Recognizing Justifications in My Accountability

Sometimes justifications make accountability seem impossible for me to recognize. I’ve thought of accountability as some authority that subjects me and others to a power that intimidates and requires obedience. Yet,  I can learn to recognize my accountability even though I’m unaware of it now.

I am often unaware of my accountability in an experience until I become aware of it through my discomfort. This manifests as thoughts, feelings, and body stresses.

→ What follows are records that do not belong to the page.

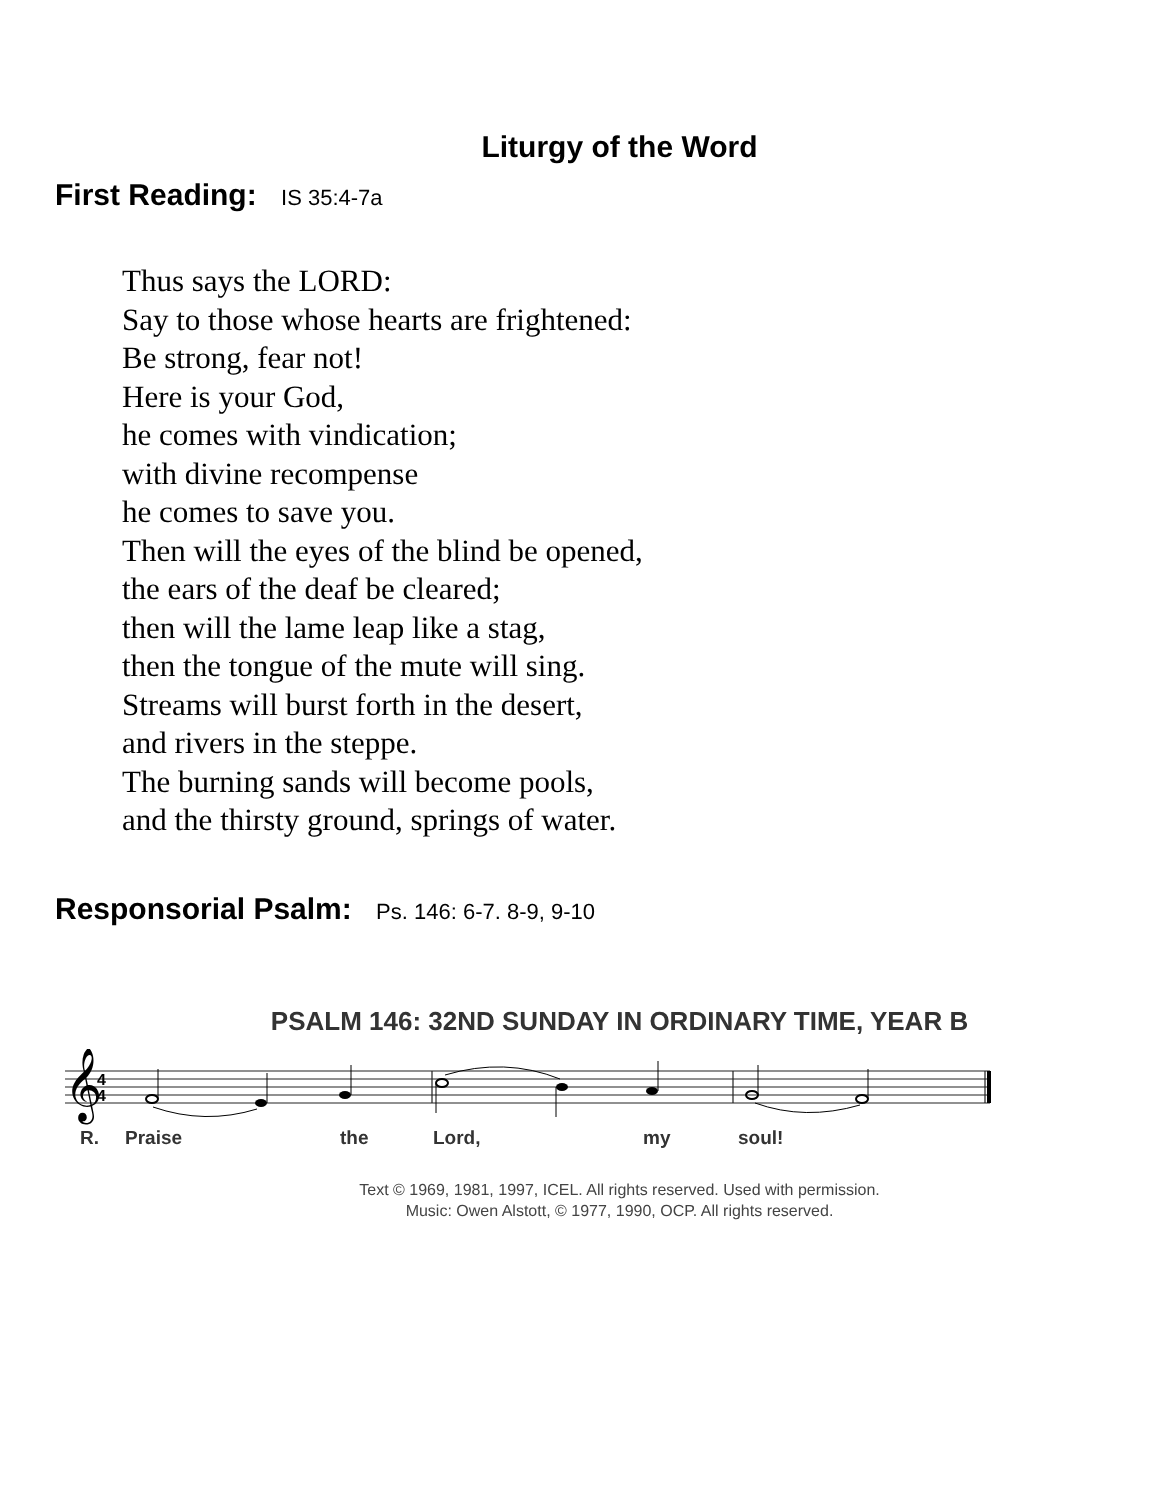Liturgy of the Word
First Reading: IS 35:4-7a
Thus says the LORD:
Say to those whose hearts are frightened:
Be strong, fear not!
Here is your God,
he comes with vindication;
with divine recompense
he comes to save you.
Then will the eyes of the blind be opened,
the ears of the deaf be cleared;
then will the lame leap like a stag,
then the tongue of the mute will sing.
Streams will burst forth in the desert,
and rivers in the steppe.
The burning sands will become pools,
and the thirsty ground, springs of water.
Responsorial Psalm: Ps. 146: 6-7. 8-9, 9-10
PSALM 146: 32ND SUNDAY IN ORDINARY TIME, YEAR B
𝄞
4
4
R. Praise the Lord, my soul!
Text © 1969, 1981, 1997, ICEL. All rights reserved. Used with permission.
Music: Owen Alstott, © 1977, 1990, OCP. All rights reserved.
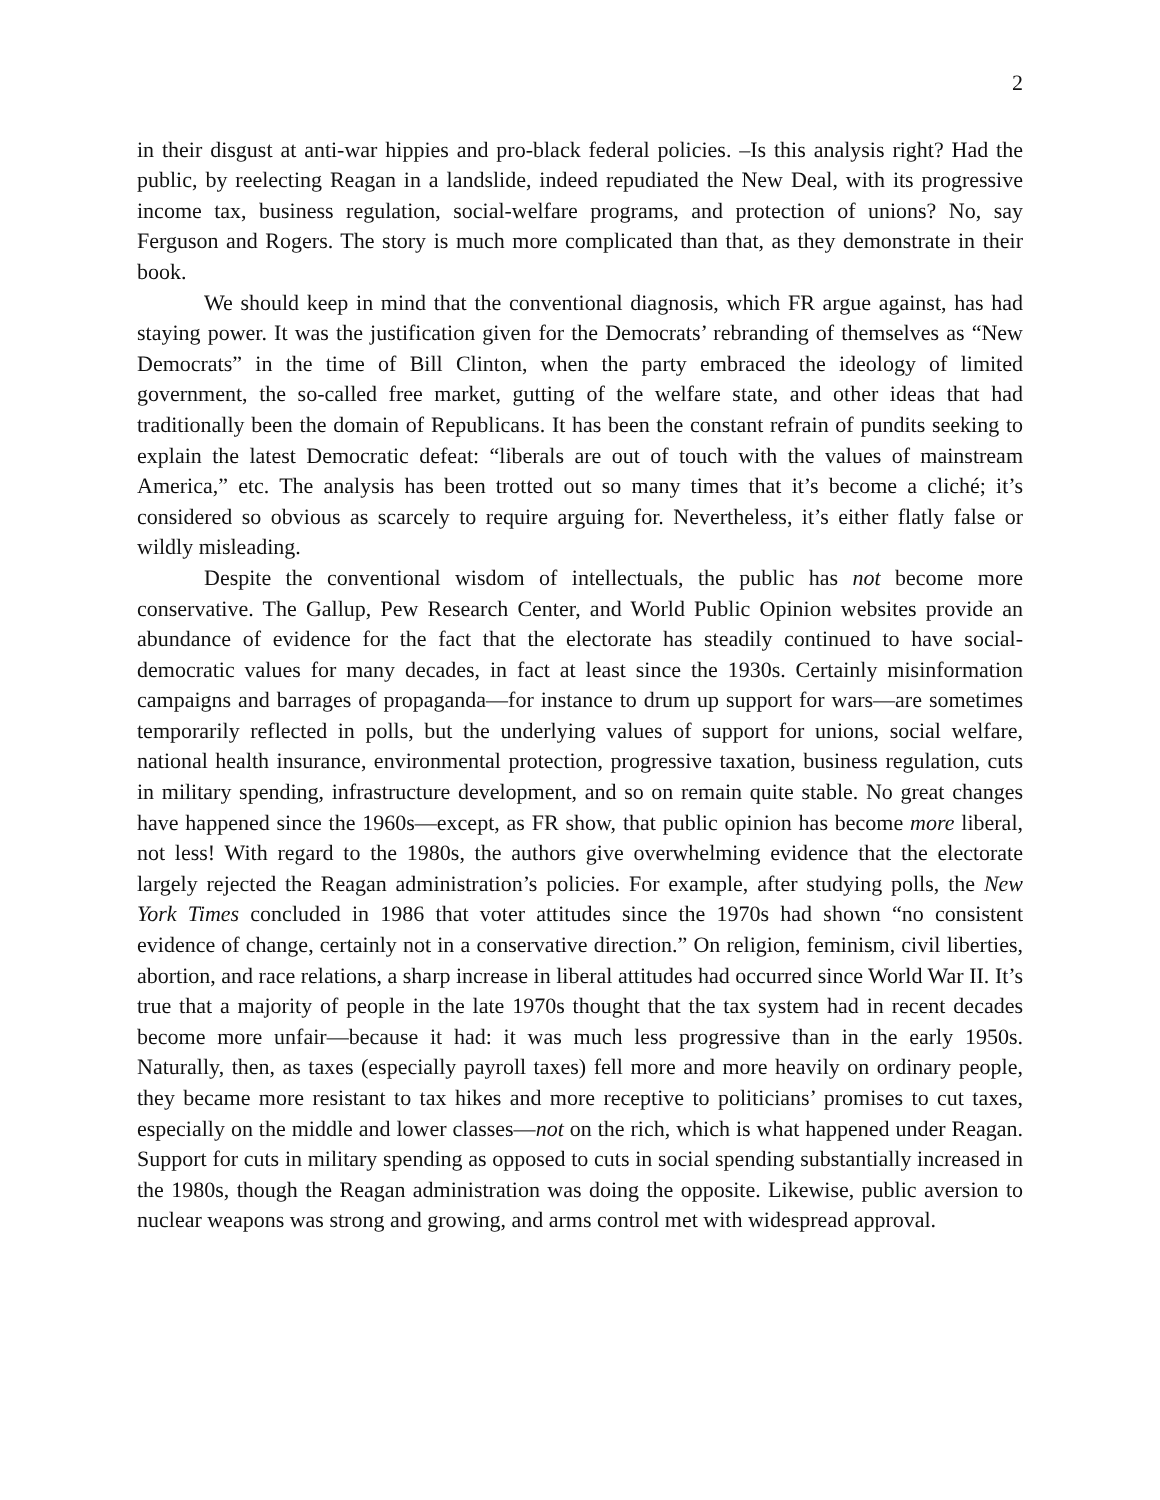2
in their disgust at anti-war hippies and pro-black federal policies. –Is this analysis right? Had the public, by reelecting Reagan in a landslide, indeed repudiated the New Deal, with its progressive income tax, business regulation, social-welfare programs, and protection of unions? No, say Ferguson and Rogers. The story is much more complicated than that, as they demonstrate in their book.
We should keep in mind that the conventional diagnosis, which FR argue against, has had staying power. It was the justification given for the Democrats’ rebranding of themselves as “New Democrats” in the time of Bill Clinton, when the party embraced the ideology of limited government, the so-called free market, gutting of the welfare state, and other ideas that had traditionally been the domain of Republicans. It has been the constant refrain of pundits seeking to explain the latest Democratic defeat: “liberals are out of touch with the values of mainstream America,” etc. The analysis has been trotted out so many times that it’s become a cliché; it’s considered so obvious as scarcely to require arguing for. Nevertheless, it’s either flatly false or wildly misleading.
Despite the conventional wisdom of intellectuals, the public has not become more conservative. The Gallup, Pew Research Center, and World Public Opinion websites provide an abundance of evidence for the fact that the electorate has steadily continued to have social-democratic values for many decades, in fact at least since the 1930s. Certainly misinformation campaigns and barrages of propaganda—for instance to drum up support for wars—are sometimes temporarily reflected in polls, but the underlying values of support for unions, social welfare, national health insurance, environmental protection, progressive taxation, business regulation, cuts in military spending, infrastructure development, and so on remain quite stable. No great changes have happened since the 1960s—except, as FR show, that public opinion has become more liberal, not less! With regard to the 1980s, the authors give overwhelming evidence that the electorate largely rejected the Reagan administration’s policies. For example, after studying polls, the New York Times concluded in 1986 that voter attitudes since the 1970s had shown “no consistent evidence of change, certainly not in a conservative direction.” On religion, feminism, civil liberties, abortion, and race relations, a sharp increase in liberal attitudes had occurred since World War II. It’s true that a majority of people in the late 1970s thought that the tax system had in recent decades become more unfair—because it had: it was much less progressive than in the early 1950s. Naturally, then, as taxes (especially payroll taxes) fell more and more heavily on ordinary people, they became more resistant to tax hikes and more receptive to politicians’ promises to cut taxes, especially on the middle and lower classes—not on the rich, which is what happened under Reagan. Support for cuts in military spending as opposed to cuts in social spending substantially increased in the 1980s, though the Reagan administration was doing the opposite. Likewise, public aversion to nuclear weapons was strong and growing, and arms control met with widespread approval.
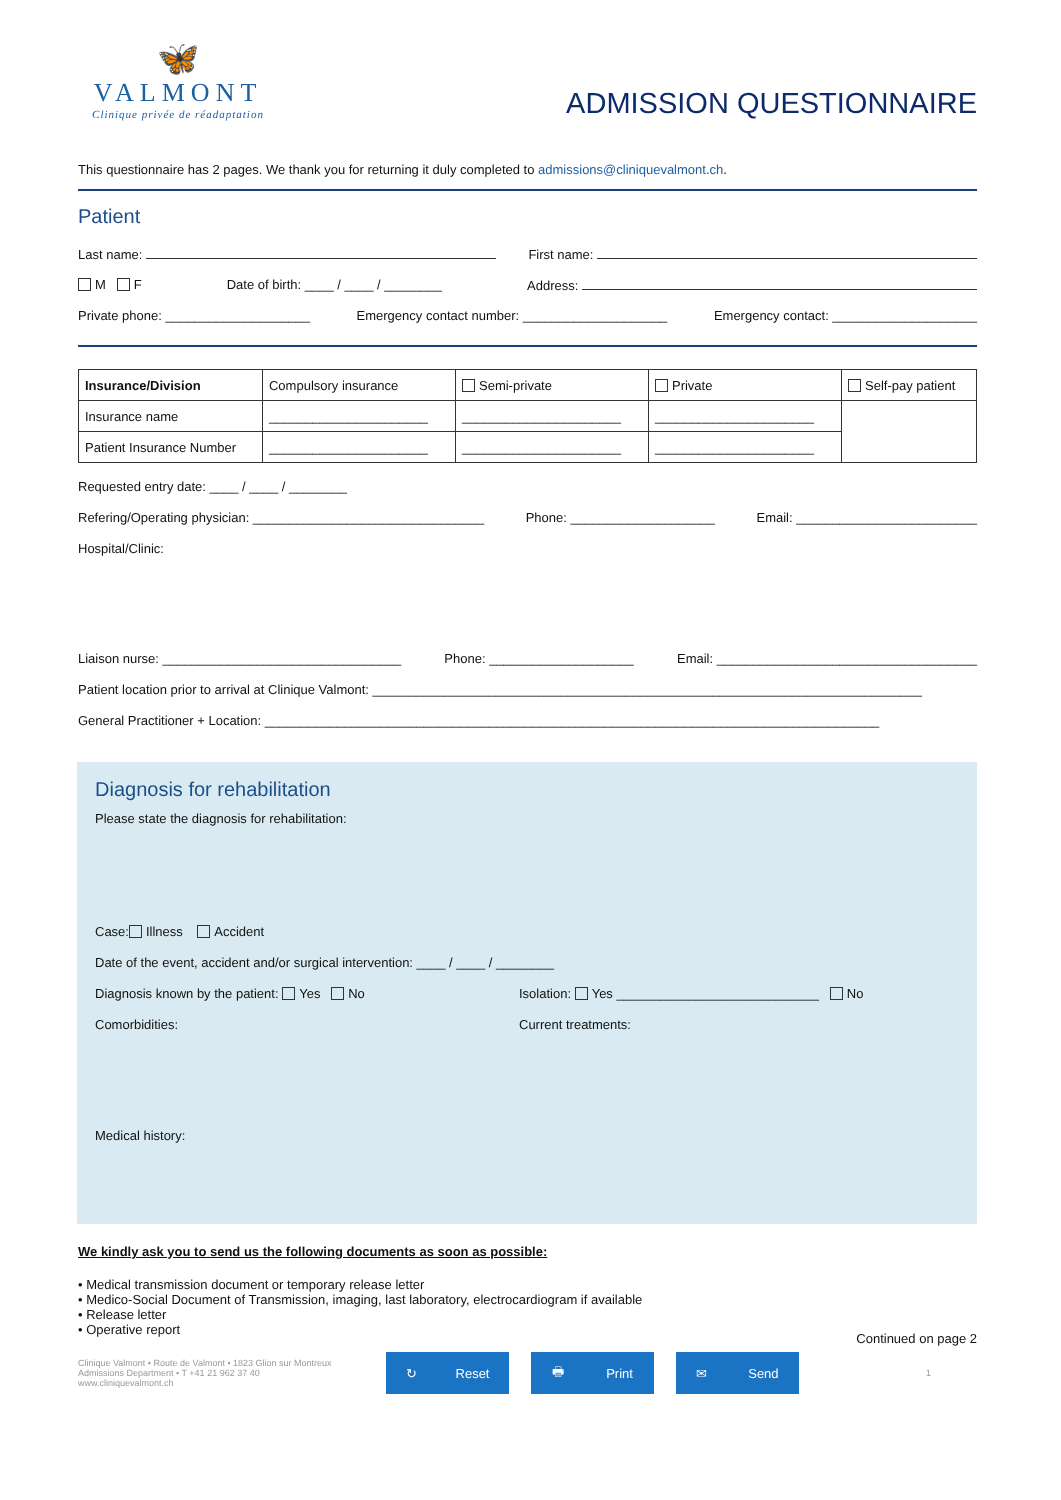🦋
VALMONT
Clinique privée de réadaptation
ADMISSION QUESTIONNAIRE
This questionnaire has 2 pages. We thank you for returning it duly completed to admissions@cliniquevalmont.ch.
Patient
Last name: First name:
M F Date of birth: ____ / ____ / ________ Address:
Private phone: ____________________ Emergency contact number: ____________________ Emergency contact: ____________________
| Insurance/Division | Compulsory insurance | Semi-private | Private | Self-pay patient |
| Insurance name | ______________________ | ______________________ | ______________________ | |
| Patient Insurance Number | ______________________ | ______________________ | ______________________ | |
Requested entry date: ____ / ____ / ________
Refering/Operating physician: ________________________________ Phone: ____________________ Email: _________________________
Hospital/Clinic:
Liaison nurse: _________________________________ Phone: ____________________ Email: ____________________________________
Patient location prior to arrival at Clinique Valmont: ____________________________________________________________________________
General Practitioner + Location: _____________________________________________________________________________________
Diagnosis for rehabilitation
Please state the diagnosis for rehabilitation:
Case: Illness Accident
Date of the event, accident and/or surgical intervention: ____ / ____ / ________
Diagnosis known by the patient: Yes No Isolation: Yes ____________________________ No
Comorbidities: Current treatments:
Medical history:
We kindly ask you to send us the following documents as soon as possible:
• Medical transmission document or temporary release letter
• Medico-Social Document of Transmission, imaging, last laboratory, electrocardiogram if available
• Release letter
• Operative report
Continued on page 2
Clinique Valmont • Route de Valmont • 1823 Glion sur Montreux
Admissions Department • T +41 21 962 37 40
www.cliniquevalmont.ch
↻ Reset 🖶 Print ✉ Send
1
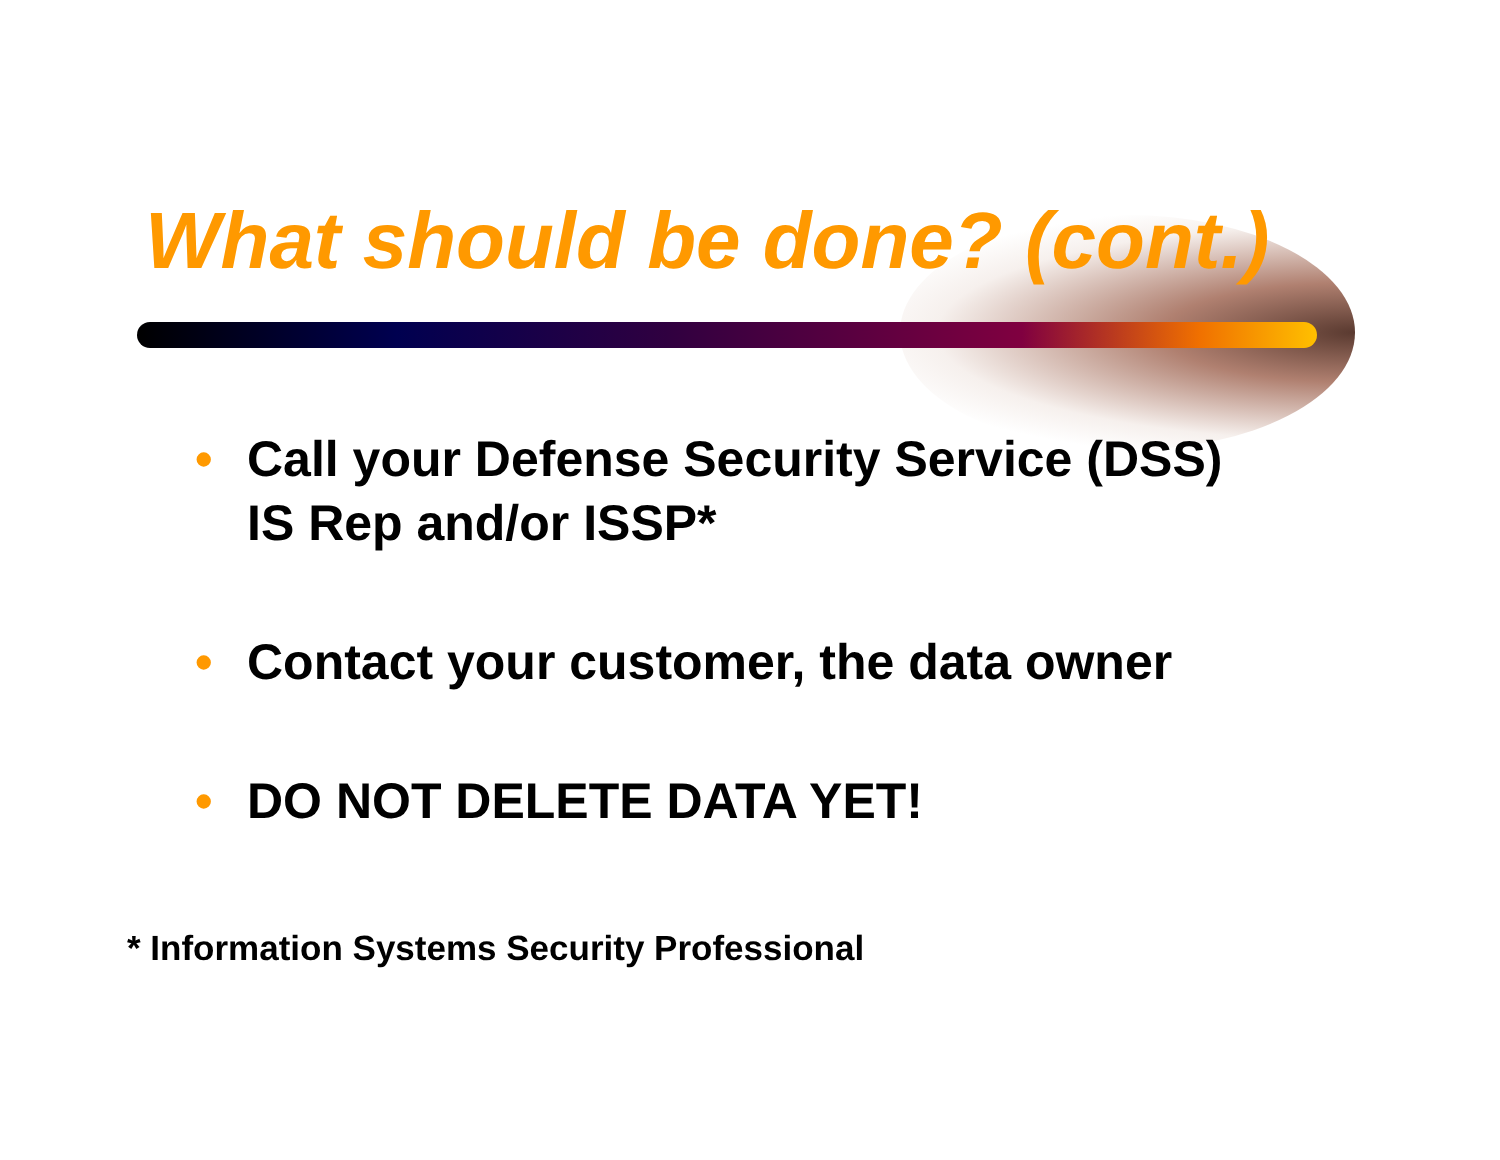What should be done? (cont.)
• Call your Defense Security Service (DSS)
IS Rep and/or ISSP*
• Contact your customer, the data owner
• DO NOT DELETE DATA YET!
* Information Systems Security Professional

When I notice sensations like distress and discomfort, I look for a cause outside me. To confirm this awareness, I might hear these questions in my head:

  1. What has happened to me?
  2. How did this happen to me?
  3. Why did this happen to me?
  4. Who’s responsible? (Not me!)

The last thing I think or want to do is apply these questions to my accountability. These questions provoke a response to a cause someone other than me must account for. I may actively be avoiding the awareness that holds me accountable – denial. Thus, I turn questions outwards to defend against the discomfort that awareness of my accountability to my rightness presents me. By the time I’ve taken action, I’ve affixed blame and missed a vital conversation with my accountability.

Denials and Justifications

The effort I’ve put into denial has exacerbated my need to expend more effort in denial. I’ve invested in my failure of accountability because I was busy denying my defense of it. Thus, I can attribute the suffering I’ve endured in my life to my unaware accountability.

Unawareness of my denial has an addictive quality that sustains itself through repetition. In its unawareness, my accountability rewards the defenses of my beliefs with justification of them. Under the addictive influence of my unawareness, my accountability assumes authority for the beliefs my ignorance denies.

I need justifications for my beliefs. Justifications come from my accountability while hiding it. When I am unaware, I justify what I feel the need to defend. Coming from unawareness, my justification acts as a reward of authority to my beliefs. Justified, my beliefs assume an authority to act for my accountability. That authority validates itself through the repetition of the defenses serving those beliefs. Repetition manifests as patterns of defense that affect my understanding of an experience.

The more I recognize how convincing my belief patterns are, the more empowered I feel to challenge them. From that point of awareness, I can use my accountability to make changes.